The New Zealand Hunterway, also known as the New Zealand Sheepdog, is recognised only by the New Zealand Kennel Club as a working dog, and cannot be shown as a breed in the Show Ring. Hunterway clubs are now beginning to form in other countries, as there is an export demand for these dogs because of their working ability.


They are excellent herding dogs, independent, and highly intelligent making them easily trained.



The true Origin of the Hunterway is unknown although they are used throughout New Zealand as a sheep herding dog. It is thought that New Zealand sheep herders developed the Hunterway through the selection of barking sheep dogs and the mixing of various breeds such as the Border Collie, Rottweiller, German Shepherd and the Labrador. The dog has now become the New Zealand national heritage dog.

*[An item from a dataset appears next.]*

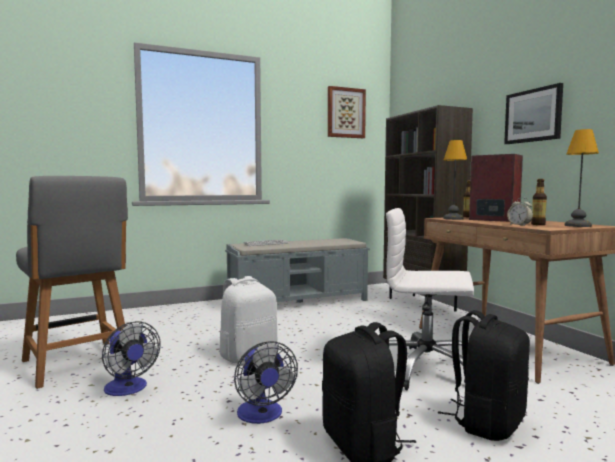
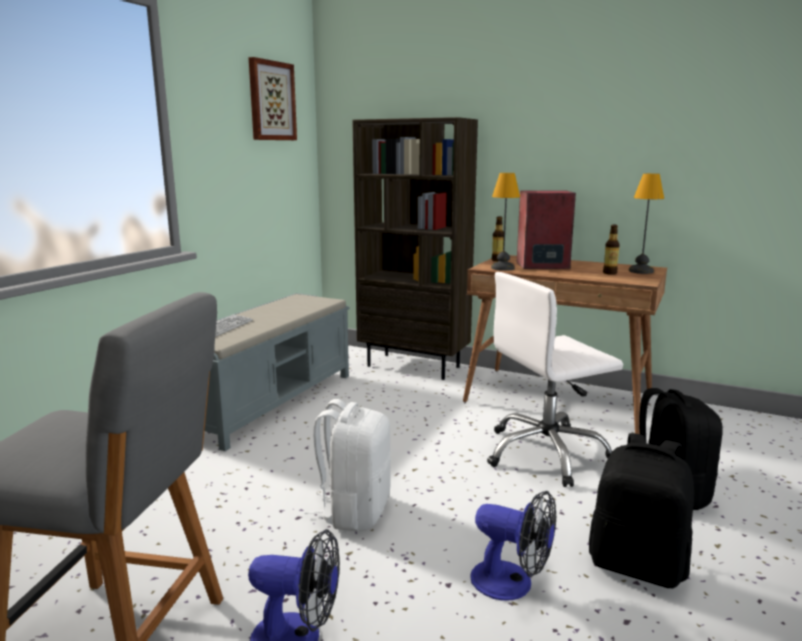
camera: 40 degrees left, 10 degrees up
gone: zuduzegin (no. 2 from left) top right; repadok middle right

  Hunterways are not usually kept as pets due to the belief that they need excessive exercise, plenty of space and have a high tendency to bark. Therefore, there is very little information on these dogs being kept as pets or living indoors with families. Shepherds wanted a dog that could work and run all day, with plenty of stamina, herd sheep and make a lot of noise, so the shepherd could hear the location of his dogs.
  • The Hunterway comes in a wide range of sizes and shapes but averages around 51 - 61cm in height at the shoulder
  • weighs between 18 - 30kg
  • is generally black and tan coloured but can be tri coloured with white markings
  • lives around 13 years
  • requires minimal grooming
  • and is generally healthy.
  • They can to live indoors but can also live outdoors providing they are given proper shelter and clean water.

About the author of this article - Nicole Mackie


I come from New Zealand and moved to the UK in 2001. I have 12 years experience breeding and showing Labrador retrievers and 2 years with Siberian Huskies. Also one year experience as a veterinary nurse and certified in general animal science, Canine Psychology and Behaviour Instruction.

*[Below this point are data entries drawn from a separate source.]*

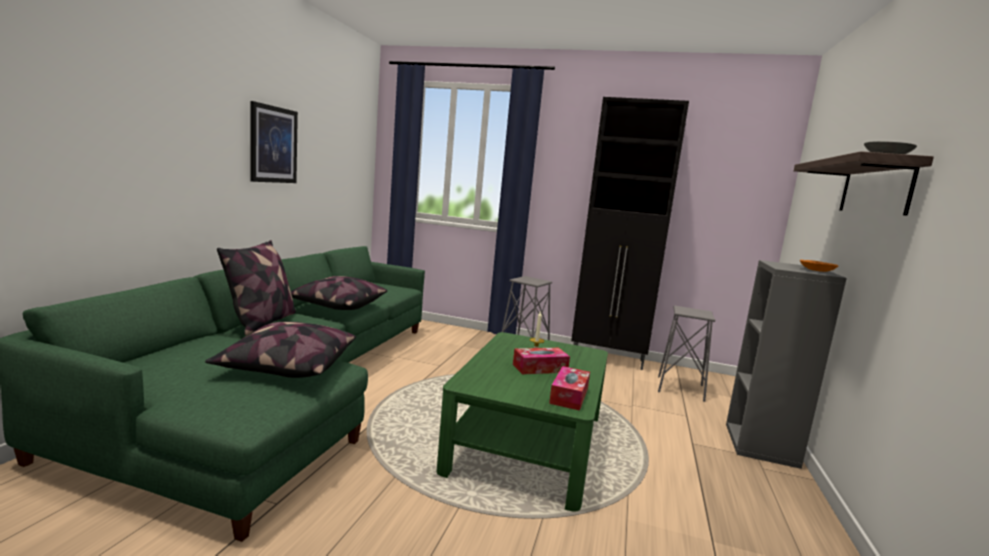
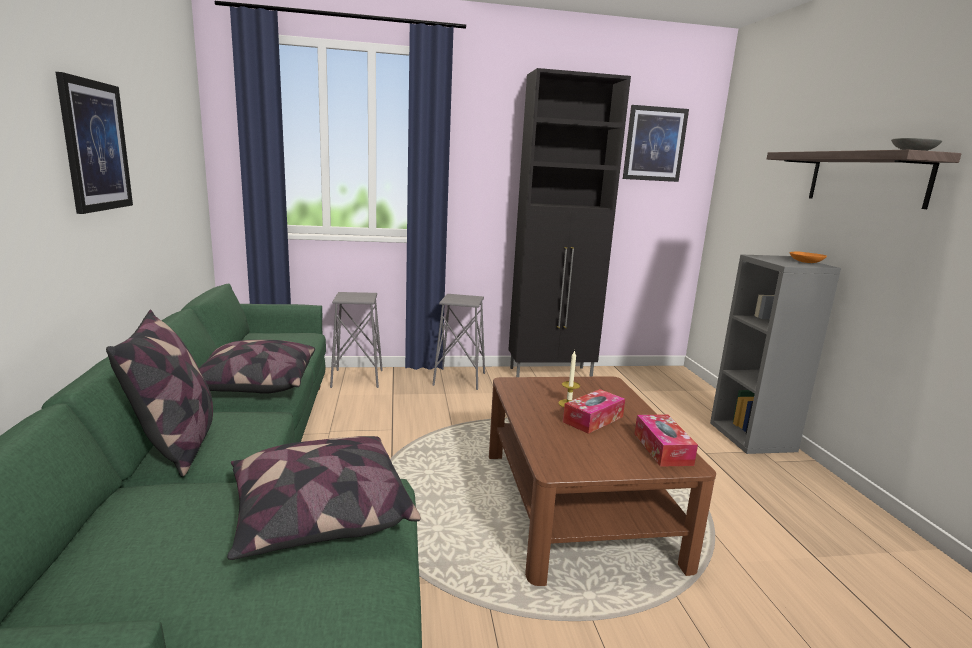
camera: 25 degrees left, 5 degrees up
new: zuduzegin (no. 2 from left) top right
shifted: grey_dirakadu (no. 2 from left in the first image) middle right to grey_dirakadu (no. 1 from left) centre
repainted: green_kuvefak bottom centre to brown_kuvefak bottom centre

After arriving in the UK in 2001 I was introduced to clicker training by a friend. I was so impressed with clicker training that I bought every book and video on how to clicker train. Ever since learning this new training skill I have attended seminars by Elisabeth Kershaw, Nina Bondarenko and attended many courses run by Sheila Bailey such as UDX, CDX and tracking.


In 2003 I met Sheila Harper who introduced me to Calming signals and showed me a whole new way of understanding dogs from a well known respected Norwegian dog trainer Turid Rugaas. This sent me down a whole new road of training dogs, and changed my whole way of thinking and looking at canine communication from the dog's point of view. I joined the team with Sheila Harper in January 2004 and have not looked back since. I am now a student of the International Dog Training School and also helping out with a little bit of clicker training in a graduate puppy class.


I also take one to one dog training, take clicker training seminars, work as a volunteer assistance dog trainer for DogAid and run a little 5 star dog homestay for dogs that are too stressed to stay in kennels. This all keeps me busy while caring for my own three Labradors Bella, Barbie and Kiwi.